Microsoft Entra ID (formerly Azure Active Directory) is a universal platform to manage and secure identities. If your company uses Microsoft Entra ID, you may want to set up Single Sign-on for your Oktopost account and users. Oktopost supports Single Sign-on using SAML 2.0, which you can easily integrate with Microsoft Entra ID as the Identity Provider (IDP). Oktopost supports both SP-initiated and Idp-initiated single sign-on, and in this tutorial, we'll show you how to set it.
Prerequisites
To set up Microsoft Entra ID Single Sign-on for Oktopost, you must have:
- Admin access to Oktopost.
- Admin access to Microsoft Entra ID
Adding Oktopost SAML from the Gallery
First, to integrate Oktopost with Azure AD, you must add Oktopost to your list of apps. Sign in to your Azure portal, and navigate to Azure Active Directory.
Then, select Enterprise applications → All applications.
To add an application, select New application.
In the Add from the gallery section, type Oktopost SAML in the search box.
Select Oktopost SAML from results panel and then add the app. Wait a few seconds while the app is added to your tenant.
Configure Azure AD Single Sign-on
In the Azure portal, on the Oktopost SAML application integration page, find the Manage section and select single sign-on.
On the Select a single sign-on method page, select SAML.
On the Set up single sign-on with SAML page, click the pencil icon for Basic SAML Configuration to edit the settings.
On the Basic SAML Configuration section, the user does not have to perform any steps as the app is already pre-integrated with Azure, unless your account is EU-hosted, in which case you would add eu- to the front, ex: https://app.oktopost.com would become https://eu-app.oktopost.com for the Identifier field.

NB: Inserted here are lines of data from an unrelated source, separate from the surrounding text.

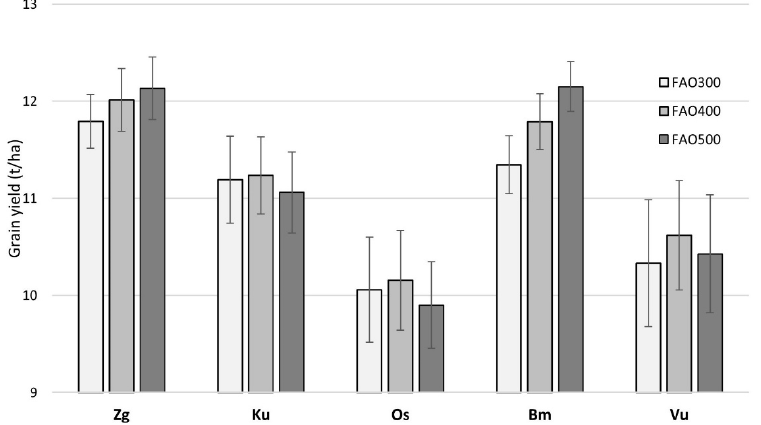
Figure 3. Unadjusted means for grain yield with corresponding standard errors in VCU trials across five locations in maize genotypes belonging to three maturity groups FAO 300, FAO 400, and FAO 500.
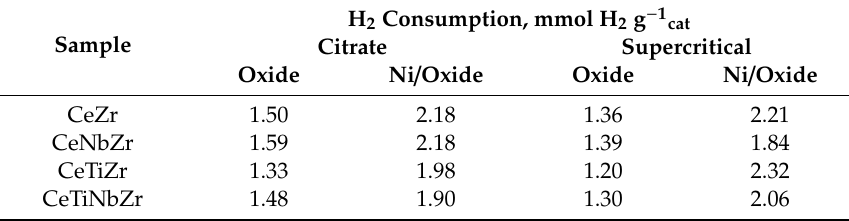
Table 5. H 2 consumption during the temperature programmed reduction for supports and catalysts.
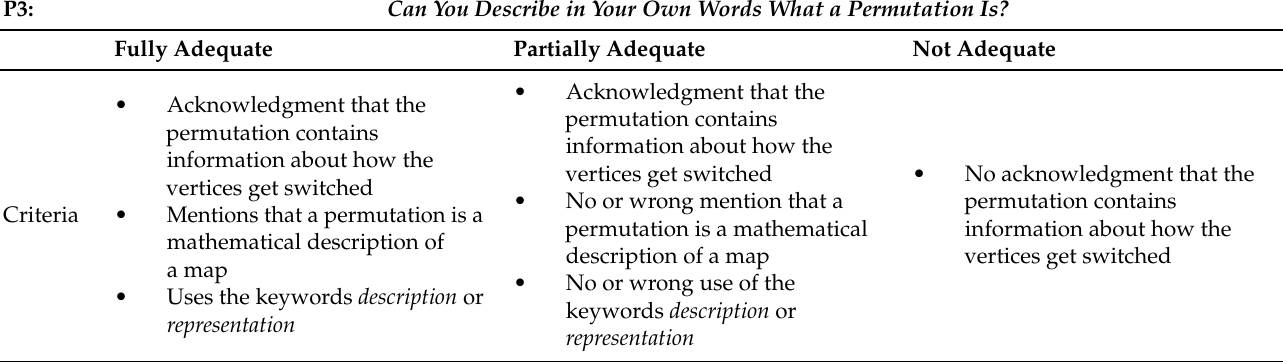
Table A11. Coding manual for the paraphrasing of key idea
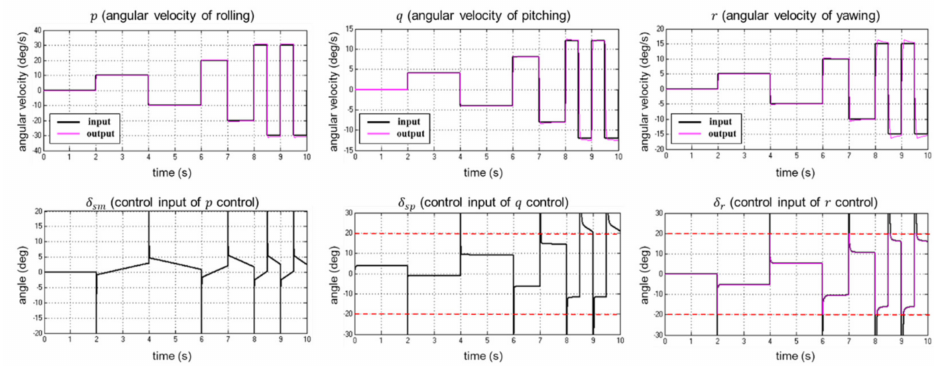
Figure 4. PID control simulation results without disturbances.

Click Set additional URLs and perform the following step if you wish to configure the application in SP initiated mode:
In the Sign-on URL text box, type the URL: https://app.oktopost.com/auth/login
or for EU-hosted accounts:https://eu-app.oktopost.com/auth/login
Click Save.
On the Set up single sign-on with SAML page, in the SAML Signing Certificate section, find Certificate (Base64) and select Download to download the certificate and save it on your computer.
On the Set up Oktopost SAML section, copy the appropriate URL(s) based on your requirement.
Configure Oktopost Single Sign-on
Now that you've set up the Azure AD app, open a separate browser tab and sign in to Oktopost. Go to Account Settings → Security → Single Sign-on. Select "Yes" on "Enable Single Sign-on" to enable the SSO and complete the steps below.
- Copy the Login URL which you have copied from the Azure portal, and paste it into the SAML Endpoint field in Oktopost.
- Copy the Azure AD Identifier value which you have copied from the Azure portal, and paste it into the Issuer URL field in Oktopost.
- Take the downloaded Certificate (Base64) from the Azure portal and upload it to Oktopost.
- Click Save, and you're done.
Once you're done configuring the integration, you can grant access to users from the Users and groups application pane in Azure AD. You can test the integration by signing out of Oktopost and using the "Test" option in Azure AD.